### Exercise requirements
Return only that part of the material below which starts with the line containing "index dip: (804, 308)" and goes on through the line containing "index mcp: (772, 318)", restated exactly.

╭──

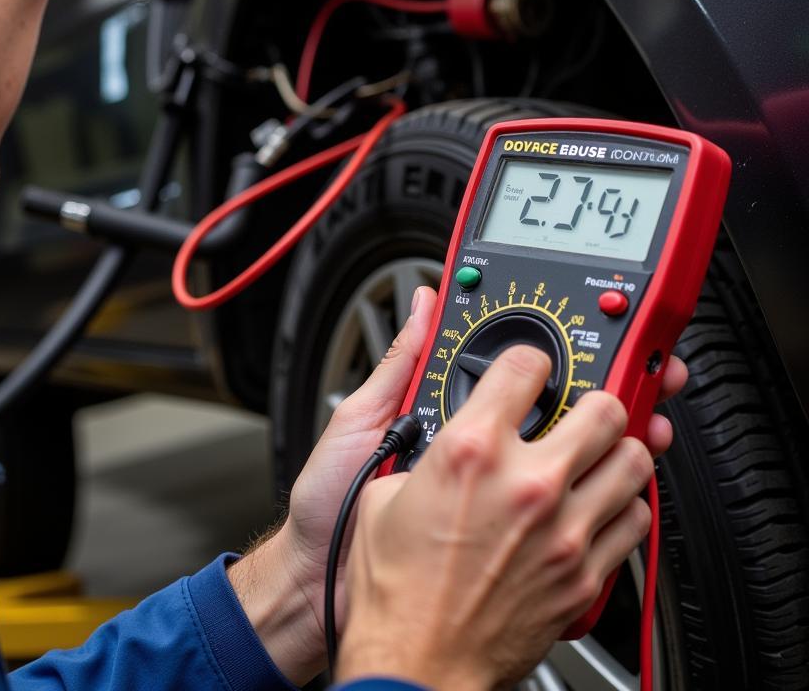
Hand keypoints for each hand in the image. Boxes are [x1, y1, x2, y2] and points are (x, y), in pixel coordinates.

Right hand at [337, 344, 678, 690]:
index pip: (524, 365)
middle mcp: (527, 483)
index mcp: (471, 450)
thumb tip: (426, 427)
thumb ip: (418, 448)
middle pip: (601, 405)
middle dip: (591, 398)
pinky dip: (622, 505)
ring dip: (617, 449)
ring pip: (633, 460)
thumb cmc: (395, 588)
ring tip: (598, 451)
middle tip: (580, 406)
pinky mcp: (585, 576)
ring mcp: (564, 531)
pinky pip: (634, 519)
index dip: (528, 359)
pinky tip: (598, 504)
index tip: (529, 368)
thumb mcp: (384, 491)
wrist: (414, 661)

╰──
╭──

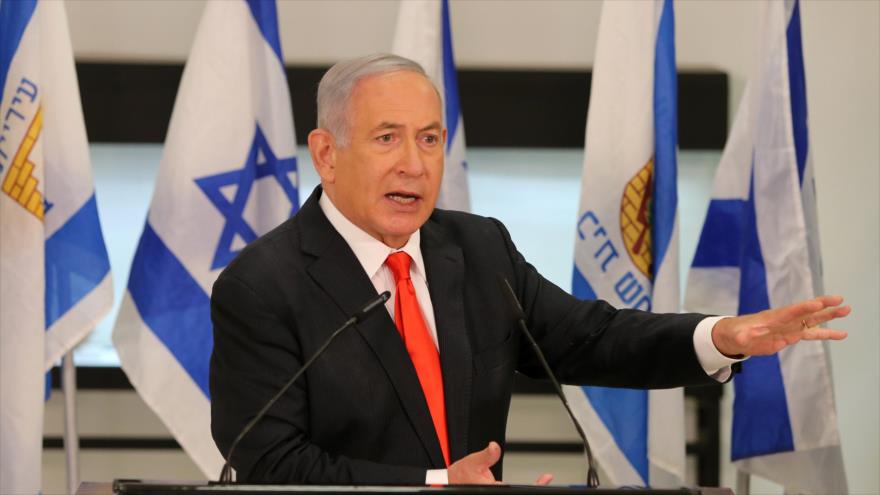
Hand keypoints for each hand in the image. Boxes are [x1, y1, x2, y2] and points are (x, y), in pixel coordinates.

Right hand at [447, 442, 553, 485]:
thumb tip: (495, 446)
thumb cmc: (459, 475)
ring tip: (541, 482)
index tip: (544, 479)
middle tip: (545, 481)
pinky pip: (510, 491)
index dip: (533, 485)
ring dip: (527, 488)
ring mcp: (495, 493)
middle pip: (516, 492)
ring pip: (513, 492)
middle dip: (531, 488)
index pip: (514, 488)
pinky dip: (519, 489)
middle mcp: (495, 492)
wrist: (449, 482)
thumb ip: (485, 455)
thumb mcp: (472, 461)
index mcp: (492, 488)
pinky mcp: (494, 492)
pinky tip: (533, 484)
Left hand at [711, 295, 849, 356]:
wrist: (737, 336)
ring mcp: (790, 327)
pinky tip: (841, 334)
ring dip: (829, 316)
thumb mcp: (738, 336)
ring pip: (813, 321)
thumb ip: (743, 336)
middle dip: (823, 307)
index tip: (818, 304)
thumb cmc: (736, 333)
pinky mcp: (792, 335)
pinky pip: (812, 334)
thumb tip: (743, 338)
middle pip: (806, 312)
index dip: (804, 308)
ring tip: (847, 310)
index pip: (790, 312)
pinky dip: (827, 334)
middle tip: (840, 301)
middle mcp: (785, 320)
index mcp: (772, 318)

╰──

### Answer
index dip: (804, 308)
ring tip: (847, 310)
index pip: (790, 312)
pinky dip: (827, 334)
middle tip: (840, 301)
middle mcp: (785, 320)
index mcp: (772, 318)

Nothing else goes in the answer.